● EXERCISE INSTRUCTIONS: A word-for-word copy of the entries below is required.

BEGIN

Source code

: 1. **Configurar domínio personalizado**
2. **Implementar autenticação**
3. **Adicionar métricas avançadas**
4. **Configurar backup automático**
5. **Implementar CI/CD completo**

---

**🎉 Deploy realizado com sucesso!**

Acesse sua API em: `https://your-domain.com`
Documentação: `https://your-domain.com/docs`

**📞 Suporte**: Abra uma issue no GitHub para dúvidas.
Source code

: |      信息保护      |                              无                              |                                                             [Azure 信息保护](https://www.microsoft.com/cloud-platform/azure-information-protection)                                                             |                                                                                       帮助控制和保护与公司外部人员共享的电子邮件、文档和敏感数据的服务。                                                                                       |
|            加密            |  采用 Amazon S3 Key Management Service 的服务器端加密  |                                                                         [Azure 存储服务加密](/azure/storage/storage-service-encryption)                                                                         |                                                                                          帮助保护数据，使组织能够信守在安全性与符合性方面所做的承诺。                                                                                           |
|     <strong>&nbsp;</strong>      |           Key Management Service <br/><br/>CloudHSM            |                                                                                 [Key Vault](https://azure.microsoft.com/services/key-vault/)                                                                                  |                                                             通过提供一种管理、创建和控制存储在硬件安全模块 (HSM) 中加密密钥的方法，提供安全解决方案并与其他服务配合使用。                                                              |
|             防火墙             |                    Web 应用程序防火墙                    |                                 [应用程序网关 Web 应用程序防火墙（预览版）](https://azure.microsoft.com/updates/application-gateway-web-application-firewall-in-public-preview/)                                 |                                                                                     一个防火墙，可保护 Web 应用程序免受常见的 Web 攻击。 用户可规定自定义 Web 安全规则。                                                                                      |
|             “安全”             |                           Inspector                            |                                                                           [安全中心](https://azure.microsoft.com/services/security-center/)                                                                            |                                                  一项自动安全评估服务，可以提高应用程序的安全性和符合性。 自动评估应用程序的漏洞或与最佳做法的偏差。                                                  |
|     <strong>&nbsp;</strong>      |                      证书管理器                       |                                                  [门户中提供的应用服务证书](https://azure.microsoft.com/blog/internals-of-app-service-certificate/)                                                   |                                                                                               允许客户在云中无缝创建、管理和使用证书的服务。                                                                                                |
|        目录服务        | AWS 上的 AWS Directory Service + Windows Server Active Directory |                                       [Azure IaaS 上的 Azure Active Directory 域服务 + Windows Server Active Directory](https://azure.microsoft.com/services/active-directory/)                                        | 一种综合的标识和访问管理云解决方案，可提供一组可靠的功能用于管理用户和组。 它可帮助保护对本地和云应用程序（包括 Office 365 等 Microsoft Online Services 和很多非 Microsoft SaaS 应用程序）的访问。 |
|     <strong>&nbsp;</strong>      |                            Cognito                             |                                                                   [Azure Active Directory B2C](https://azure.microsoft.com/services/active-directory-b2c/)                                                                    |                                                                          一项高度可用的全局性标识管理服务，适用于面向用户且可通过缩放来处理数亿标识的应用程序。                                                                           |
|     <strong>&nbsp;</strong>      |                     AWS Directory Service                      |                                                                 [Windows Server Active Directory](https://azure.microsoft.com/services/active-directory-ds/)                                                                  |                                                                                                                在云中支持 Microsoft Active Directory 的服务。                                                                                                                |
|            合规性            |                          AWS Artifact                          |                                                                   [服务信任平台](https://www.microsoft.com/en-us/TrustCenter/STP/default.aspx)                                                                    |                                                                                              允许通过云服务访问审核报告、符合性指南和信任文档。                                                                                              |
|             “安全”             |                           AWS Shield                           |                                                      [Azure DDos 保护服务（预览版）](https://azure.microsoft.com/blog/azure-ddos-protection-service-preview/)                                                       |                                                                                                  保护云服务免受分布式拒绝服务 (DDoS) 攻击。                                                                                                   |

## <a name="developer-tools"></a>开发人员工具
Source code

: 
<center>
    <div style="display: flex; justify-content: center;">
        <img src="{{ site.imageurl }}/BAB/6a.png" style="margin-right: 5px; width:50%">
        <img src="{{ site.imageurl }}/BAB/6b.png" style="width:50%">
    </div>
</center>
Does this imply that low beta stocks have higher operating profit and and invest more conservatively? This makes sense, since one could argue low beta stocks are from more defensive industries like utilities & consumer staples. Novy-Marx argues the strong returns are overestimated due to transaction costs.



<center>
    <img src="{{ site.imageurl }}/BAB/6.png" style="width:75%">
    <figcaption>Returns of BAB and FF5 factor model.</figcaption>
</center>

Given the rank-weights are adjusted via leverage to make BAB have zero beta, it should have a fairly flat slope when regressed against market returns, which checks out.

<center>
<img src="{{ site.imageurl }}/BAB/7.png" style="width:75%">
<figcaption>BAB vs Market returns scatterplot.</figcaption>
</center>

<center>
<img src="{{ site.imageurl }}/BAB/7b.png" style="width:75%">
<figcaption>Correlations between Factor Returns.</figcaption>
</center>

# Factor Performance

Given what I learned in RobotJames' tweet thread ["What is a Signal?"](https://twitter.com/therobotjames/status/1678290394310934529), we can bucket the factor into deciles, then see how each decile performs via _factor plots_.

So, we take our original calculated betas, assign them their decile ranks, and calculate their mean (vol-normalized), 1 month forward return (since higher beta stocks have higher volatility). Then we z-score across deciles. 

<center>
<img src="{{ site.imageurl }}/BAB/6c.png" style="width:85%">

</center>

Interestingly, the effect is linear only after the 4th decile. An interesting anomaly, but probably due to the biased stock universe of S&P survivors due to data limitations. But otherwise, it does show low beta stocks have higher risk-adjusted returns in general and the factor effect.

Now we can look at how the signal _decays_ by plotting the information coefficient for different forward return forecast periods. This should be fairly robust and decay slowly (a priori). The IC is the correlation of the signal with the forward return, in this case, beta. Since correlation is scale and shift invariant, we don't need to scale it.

END

● RESPONSE:
Source code

: 1. **Configurar domínio personalizado**
2. **Implementar autenticação**
3. **Adicionar métricas avançadas**
4. **Configurar backup automático**
5. **Implementar CI/CD completo**

---

**🎉 Deploy realizado com sucesso!**

Acesse sua API em: `https://your-domain.com`
Documentação: `https://your-domain.com/docs`

**📞 Suporte**: Abra uma issue no GitHub para dúvidas.
Source code

: |      信息保护      |                              无                              |                                                             [Azure 信息保护](https://www.microsoft.com/cloud-platform/azure-information-protection)                                                             |                                                                                       帮助控制和保护与公司外部人员共享的电子邮件、文档和敏感数据的服务。                                                                                       |
|            加密            |  采用 Amazon S3 Key Management Service 的服务器端加密  |                                                                         [Azure 存储服务加密](/azure/storage/storage-service-encryption)                                                                         |                                                                                          帮助保护数据，使组织能够信守在安全性与符合性方面所做的承诺。                                                                                           |
|     <strong>&nbsp;</strong>      |           Key Management Service <br/><br/>CloudHSM            |                                                                                 [Key Vault](https://azure.microsoft.com/services/key-vault/)                                                                                  |                                                             通过提供一种管理、创建和控制存储在硬件安全模块 (HSM) 中加密密钥的方法，提供安全解决方案并与其他服务配合使用。                                                              |
|             防火墙             |                    Web 应用程序防火墙                    |                                 [应用程序网关 Web 应用程序防火墙（预览版）](https://azure.microsoft.com/updates/application-gateway-web-application-firewall-in-public-preview/)                                 |                                                                                     一个防火墙，可保护 Web 应用程序免受常见的 Web 攻击。 用户可规定自定义 Web 安全规则。                                                                                      |
|             “安全”             |                           Inspector                            |                                                                           [安全中心](https://azure.microsoft.com/services/security-center/)                                                                            |                                                  一项自动安全评估服务，可以提高应用程序的安全性和符合性。 自动评估应用程序的漏洞或与最佳做法的偏差。                                                  |
|     <strong>&nbsp;</strong>      |                      证书管理器                       |                                                  [门户中提供的应用服务证书](https://azure.microsoft.com/blog/internals-of-app-service-certificate/)                                                   |                                                                                               允许客户在云中无缝创建、管理和使用证书的服务。                                                                                                |
|        目录服务        | AWS 上的 AWS Directory Service + Windows Server Active Directory |                                       [Azure IaaS 上的 Azure Active Directory 域服务 + Windows Server Active Directory](https://azure.microsoft.com/services/active-directory/)                                        | 一种综合的标识和访问管理云解决方案，可提供一组可靠的功能用于管理用户和组。 它可帮助保护对本地和云应用程序（包括 Office 365 等 Microsoft Online Services 和很多非 Microsoft SaaS 应用程序）的访问。 |
|     <strong>&nbsp;</strong>      |                            Cognito                             |                                                                   [Azure Active Directory B2C](https://azure.microsoft.com/services/active-directory-b2c/)                                                                    |                                                                          一项高度可用的全局性标识管理服务，适用于面向用户且可通过缩放来处理数亿标识的应用程序。                                                                           |
|     <strong>&nbsp;</strong>      |                     AWS Directory Service                      |                                                                 [Windows Server Active Directory](https://azure.microsoft.com/services/active-directory-ds/)                                                                  |                                                                                                                在云中支持 Microsoft Active Directory 的服务。                                                                                                                |
|            合规性            |                          AWS Artifact                          |                                                                   [服务信任平台](https://www.microsoft.com/en-us/TrustCenter/STP/default.aspx)                                                                    |                                                                                              允许通过云服务访问审核报告、符合性指南和信任文档。                                                                                              |
|             “安全”             |                           AWS Shield                           |                                                      [Azure DDos 保护服务（预览版）](https://azure.microsoft.com/blog/azure-ddos-protection-service-preview/)                                                       |                                                                                                  保护云服务免受分布式拒绝服务 (DDoS) 攻击。                                                                                                   |

## <a name="developer-tools"></a>开发人员工具
Source code

: 
<center>
    <div style="display: flex; justify-content: center;">
        <img src="{{ site.imageurl }}/BAB/6a.png" style="margin-right: 5px; width:50%">
        <img src="{{ site.imageurl }}/BAB/6b.png" style="width:50%">
    </div>
</center>
Does this imply that low beta stocks have higher operating profit and and invest more conservatively? This makes sense, since one could argue low beta stocks are from more defensive industries like utilities & consumer staples. Novy-Marx argues the strong returns are overestimated due to transaction costs.



<center>
    <img src="{{ site.imageurl }}/BAB/6.png" style="width:75%">
    <figcaption>Returns of BAB and FF5 factor model.</figcaption>
</center>

Given the rank-weights are adjusted via leverage to make BAB have zero beta, it should have a fairly flat slope when regressed against market returns, which checks out.

<center>
<img src="{{ site.imageurl }}/BAB/7.png" style="width:75%">
<figcaption>BAB vs Market returns scatterplot.</figcaption>
</center>

<center>
<img src="{{ site.imageurl }}/BAB/7b.png" style="width:75%">
<figcaption>Correlations between Factor Returns.</figcaption>
</center>

# Factor Performance

Given what I learned in RobotJames' tweet thread ["What is a Signal?"](https://twitter.com/therobotjames/status/1678290394310934529), we can bucket the factor into deciles, then see how each decile performs via _factor plots_.

So, we take our original calculated betas, assign them their decile ranks, and calculate their mean (vol-normalized), 1 month forward return (since higher beta stocks have higher volatility). Then we z-score across deciles. 

<center>
<img src="{{ site.imageurl }}/BAB/6c.png" style="width:85%">

</center>

Interestingly, the effect is linear only after the 4th decile. An interesting anomaly, but probably due to the biased stock universe of S&P survivors due to data limitations. But otherwise, it does show low beta stocks have higher risk-adjusted returns in general and the factor effect.

Now we can look at how the signal _decays_ by plotting the information coefficient for different forward return forecast periods. This should be fairly robust and decay slowly (a priori). The IC is the correlation of the signal with the forward return, in this case, beta. Since correlation is scale and shift invariant, we don't need to scale it.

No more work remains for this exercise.